Go through the data below and gather each line containing "CIRCLE".

### RECORDS TO PROCESS
★ ★ ★ ★ ★ ★ ★

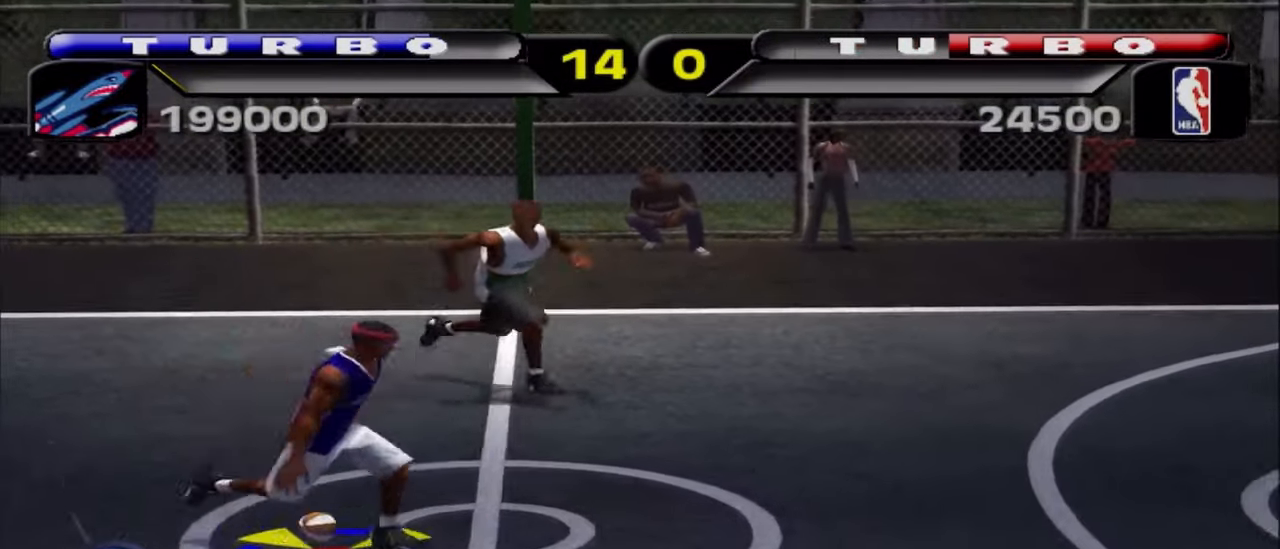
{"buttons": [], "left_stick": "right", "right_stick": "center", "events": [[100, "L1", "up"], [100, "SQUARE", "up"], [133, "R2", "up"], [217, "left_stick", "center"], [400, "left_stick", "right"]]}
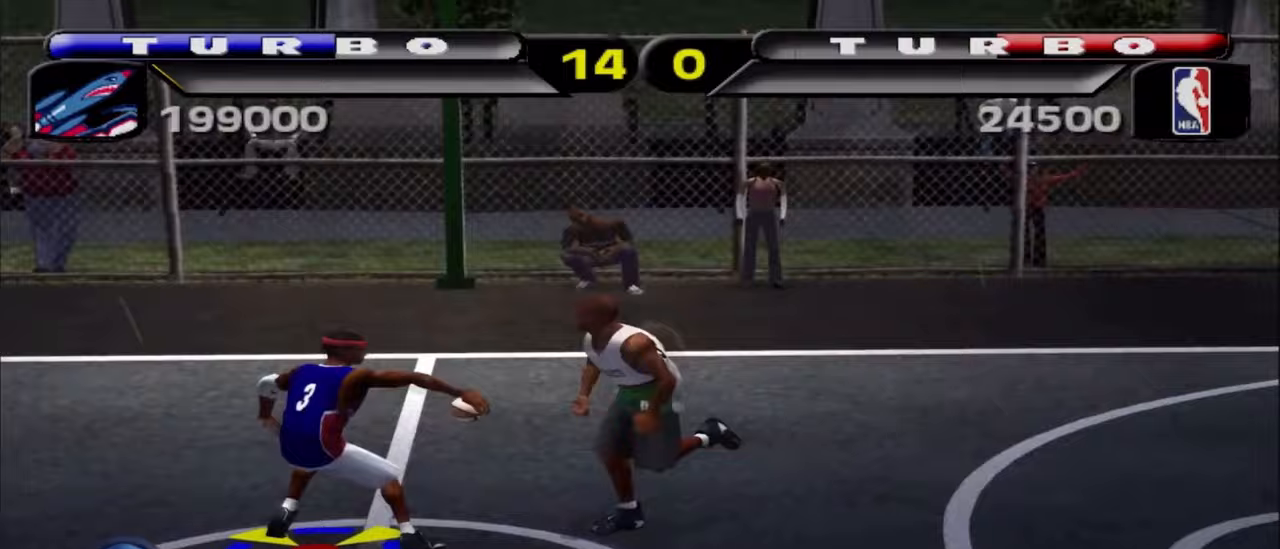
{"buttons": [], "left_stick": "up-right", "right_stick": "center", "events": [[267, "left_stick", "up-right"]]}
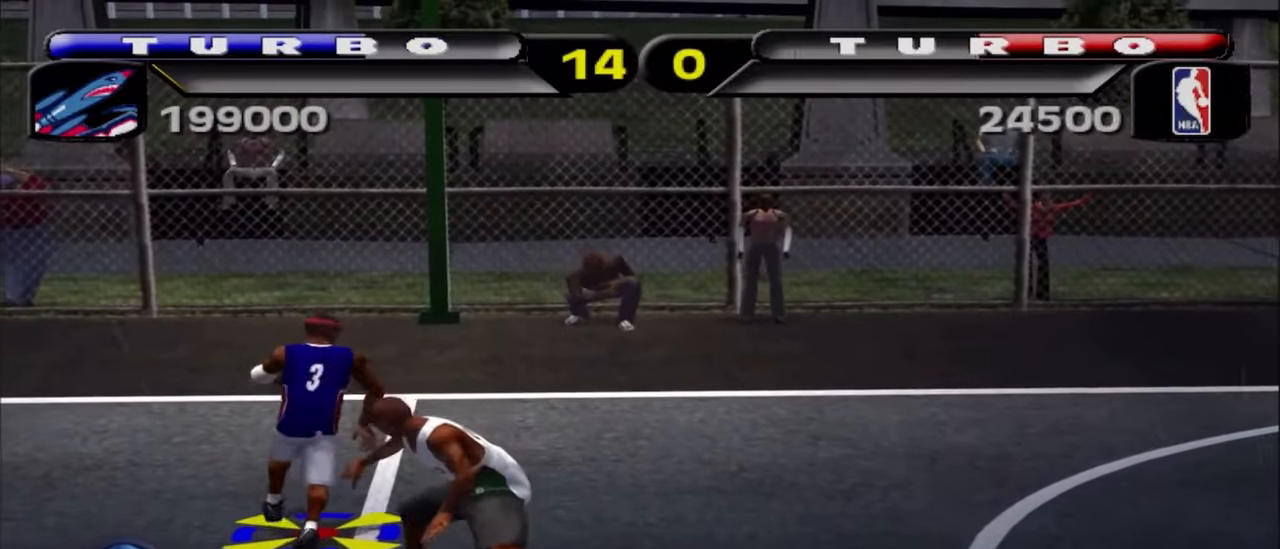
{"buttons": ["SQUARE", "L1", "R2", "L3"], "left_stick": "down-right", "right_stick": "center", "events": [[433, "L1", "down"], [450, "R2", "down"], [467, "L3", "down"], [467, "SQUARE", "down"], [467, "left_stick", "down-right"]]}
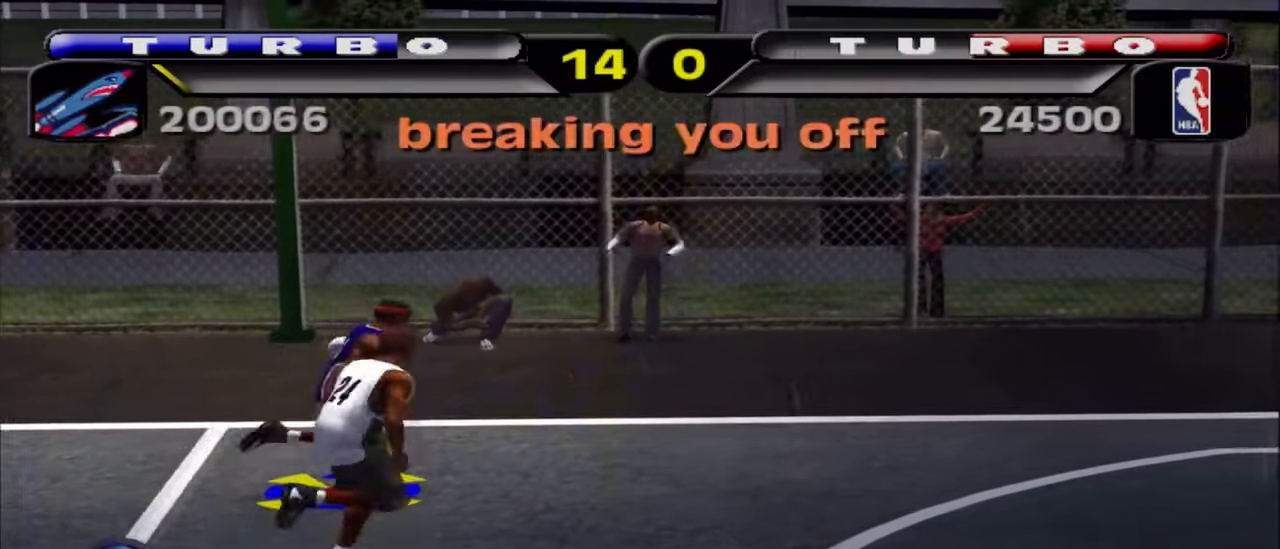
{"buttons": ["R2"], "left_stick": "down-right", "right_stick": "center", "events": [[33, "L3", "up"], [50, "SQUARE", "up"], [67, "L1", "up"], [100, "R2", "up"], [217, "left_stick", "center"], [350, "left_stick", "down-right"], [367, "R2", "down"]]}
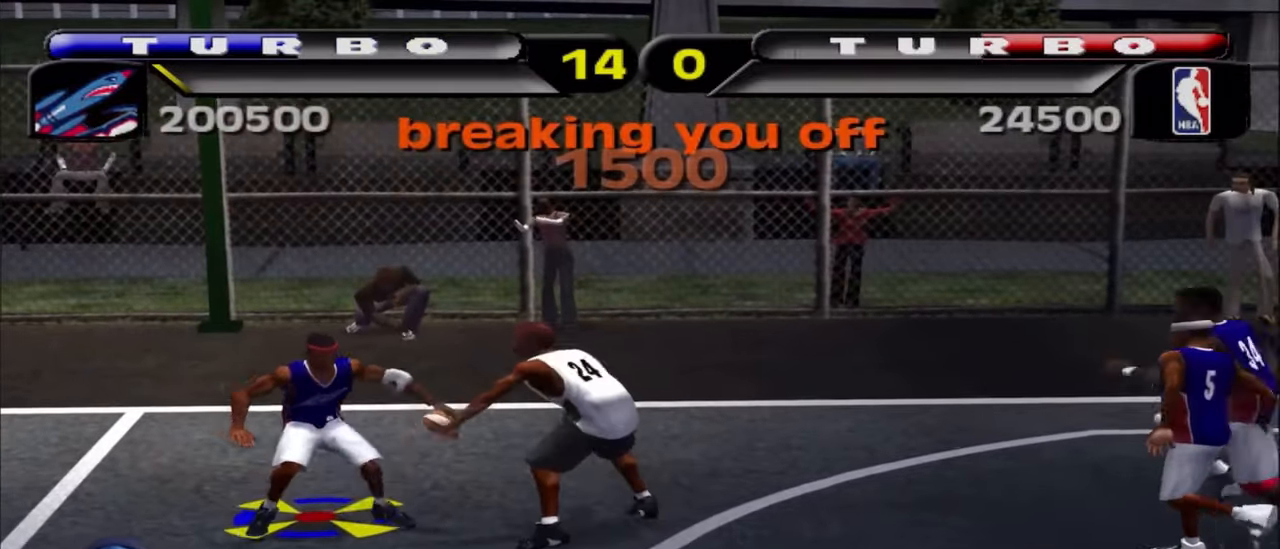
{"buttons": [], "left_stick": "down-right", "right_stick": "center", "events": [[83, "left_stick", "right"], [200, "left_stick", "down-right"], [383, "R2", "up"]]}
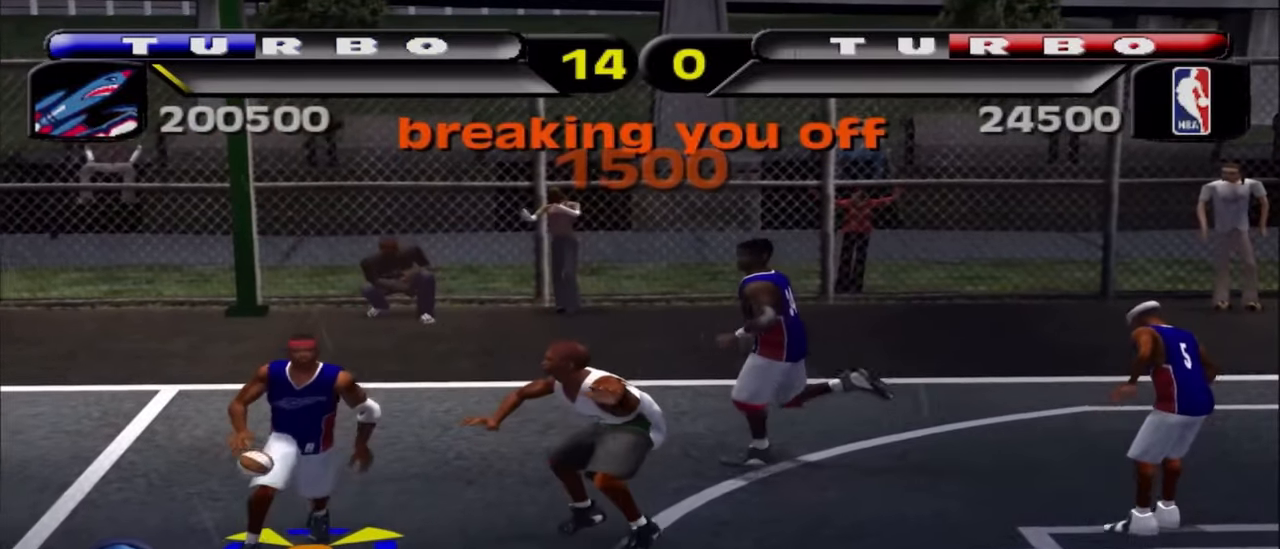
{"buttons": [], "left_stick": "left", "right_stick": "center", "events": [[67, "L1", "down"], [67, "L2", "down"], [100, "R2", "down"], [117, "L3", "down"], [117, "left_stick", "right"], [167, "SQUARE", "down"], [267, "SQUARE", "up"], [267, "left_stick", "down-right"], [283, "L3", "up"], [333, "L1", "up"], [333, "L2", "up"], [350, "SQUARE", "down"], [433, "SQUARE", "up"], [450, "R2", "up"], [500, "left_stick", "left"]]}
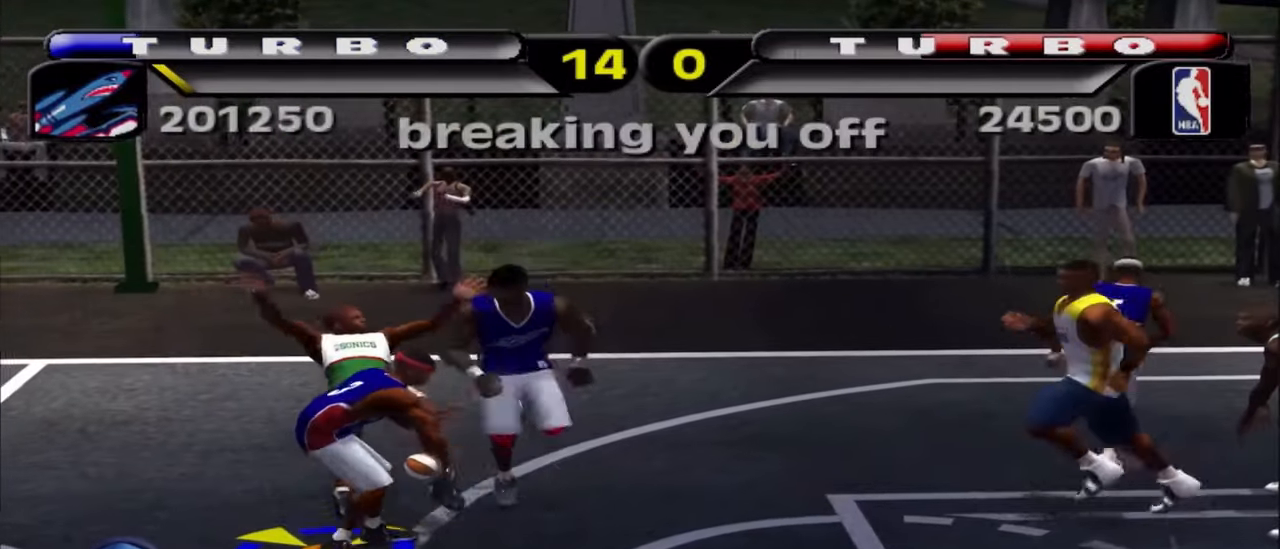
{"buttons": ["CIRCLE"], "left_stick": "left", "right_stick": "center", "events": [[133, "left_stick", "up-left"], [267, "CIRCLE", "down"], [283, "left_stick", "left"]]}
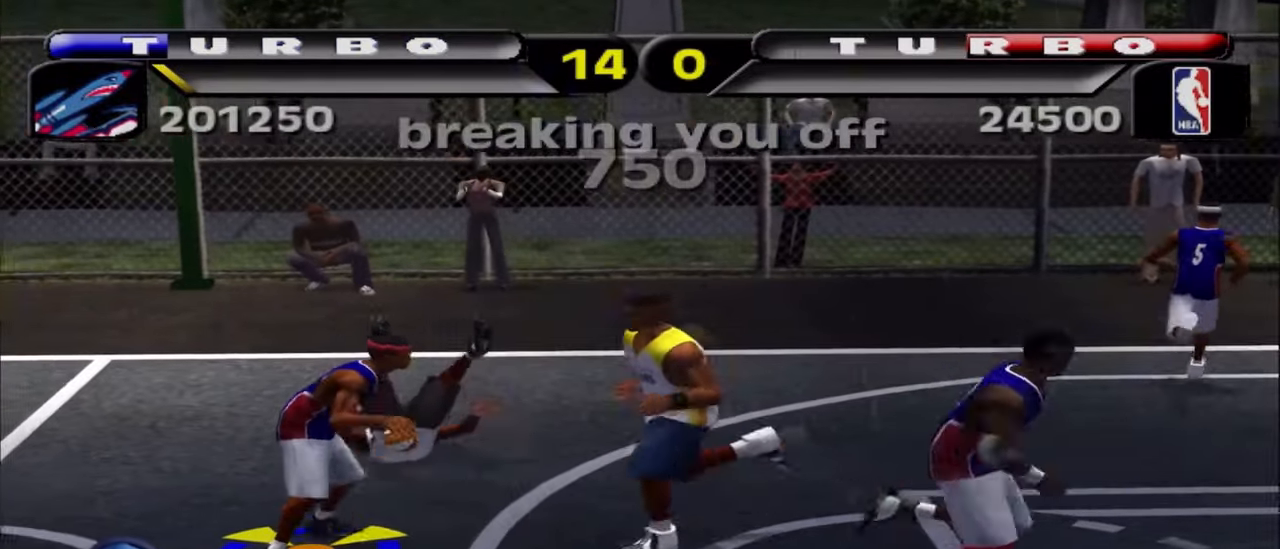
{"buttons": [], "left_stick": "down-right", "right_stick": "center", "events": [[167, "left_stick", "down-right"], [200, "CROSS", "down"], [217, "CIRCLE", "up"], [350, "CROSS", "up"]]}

★ ★ ★ ★ ★ ★ ★

### RESPONSE AREA
{"buttons": ["CIRCLE"], "left_stick": "left", "right_stick": "center", "events": [[133, "left_stick", "up-left"], [267, "CIRCLE", "down"], [283, "left_stick", "left"]]}
{"buttons": [], "left_stick": "down-right", "right_stick": "center", "events": [[167, "left_stick", "down-right"], [200, "CROSS", "down"], [217, "CIRCLE", "up"], [350, "CROSS", "up"]]}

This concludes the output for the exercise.